The joy in getting a light emitting diode to illuminate.
“For those of us who work with embedded software, there is great joy in getting a light emitting diode to illuminate.” So says Anders Ernevi, who works as a software developer within Embedded at Semcon.
Not everyone understands that joy. Perhaps because it’s not a question of a diode illuminating, but of all the hard work and code that lies behind this particular diode illuminating.
“Sometimes there are months of work behind it. To illuminate a light emitting diode is nothing, but to illuminate this particular diode is everything.”
For Anders, the work of a software developer is about solving problems. The restricted environment for embedded software often leads to complex challenges that demand determination and cooperation.
“It can sometimes be a great struggle in situations when everything should work but doesn’t. Finding the solution is incredibly rewarding.”
Learning about different systems and industries
Anders has worked as a software developer at Semcon since 2007. The great variation in assignments has led him to learning about many different systems and industries.
“I like the mix we have here, both sitting in-house and working in teams on projects, and sometimes being out on assignment with customers. Visiting a company gives me new knowledge and always contributes to ideas. Since this is the case for most consultants at Semcon, there is a constant exchange of knowledge here. It’s very stimulating and a lot of fun.”
For a year now, Anders has been working on a project for an automotive industry customer, which is similar to the black box in an aircraft. The purpose of the box that Anders is working on is to monitor the various systems in a car to ensure that processes take place in the correct order. And to record the times when they don’t.
System that keeps track of 100 computers in a car
“It’s fun because the assignment is so varied. One week I might be working in a PC tool, and the next week tinkering with an embedded Linux system. It might be at driver level, with very hardware-intensive fixes. We also need to think about the interface, so that the data we log are easily accessible and useful. The complexity increases rapidly because everything has to move so quickly, at the same time as there are around 100 computers in a modern car, which our system has to keep track of.”
One person sitting alone is rarely enough for success. That’s why a large part of the job is about collaboration and getting the most out of the team.
“One valuable thing I have learned over the years is that software development is about teamwork. The challenges we face are increasingly complex, and it’s difficult for one person to have all the knowledge and experience required to meet them. Ours is a creative and somewhat geeky culture that means we constantly bounce-off each other and test different ideas. We pick up new ideas and we talk about them, as well as about our ways of working, and how we can create better solutions for our customers. This is very empowering, and at the same time to be part of a good team gives support and encouragement.”
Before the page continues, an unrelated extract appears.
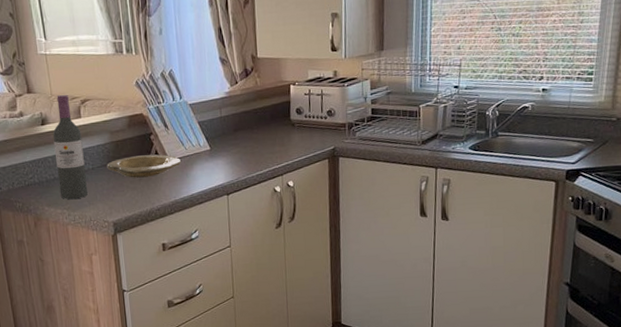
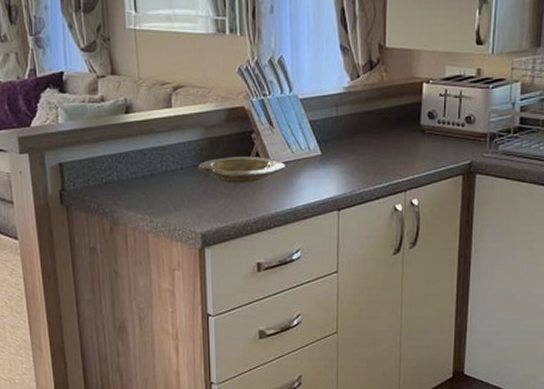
wine bottle: present [52,94,89,200] -> none [137,78,175,204]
People from all over Semcon meet up in the lab
At Semcon, there is a wide range of projects in progress simultaneously. This is particularly evident in the lab at the Gothenburg office, where the 3D printers run hot while people test and build.
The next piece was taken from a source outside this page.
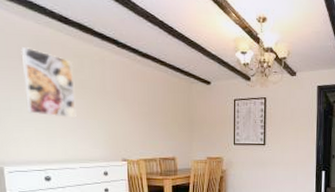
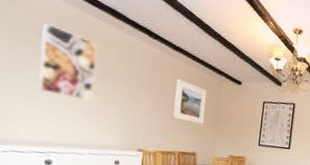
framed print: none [148,86,179,129] -> present [173,79,207,124]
“There’s a bit of everything possible in the lab, where people meet from all over Semcon. Once I was sitting down and doing a bit of soldering while a team was testing fabric through ironers for a customer. It’s also great to be able to 3D-print different things, which means we can test ideas very quickly.”
There’s also the freedom to test private projects in the lab, which can be on just about anything thanks to the culture, curiosity and competence in the building.
“My personal interests are music and electronics and I build effects pedals, among other things. One fun thing about Semcon is that there are people who are interested in just about everything. And build ideas from it. Recently, a colleague was investigating whether he could build a sensor for his heating boiler. Others print out components for robots they are building.”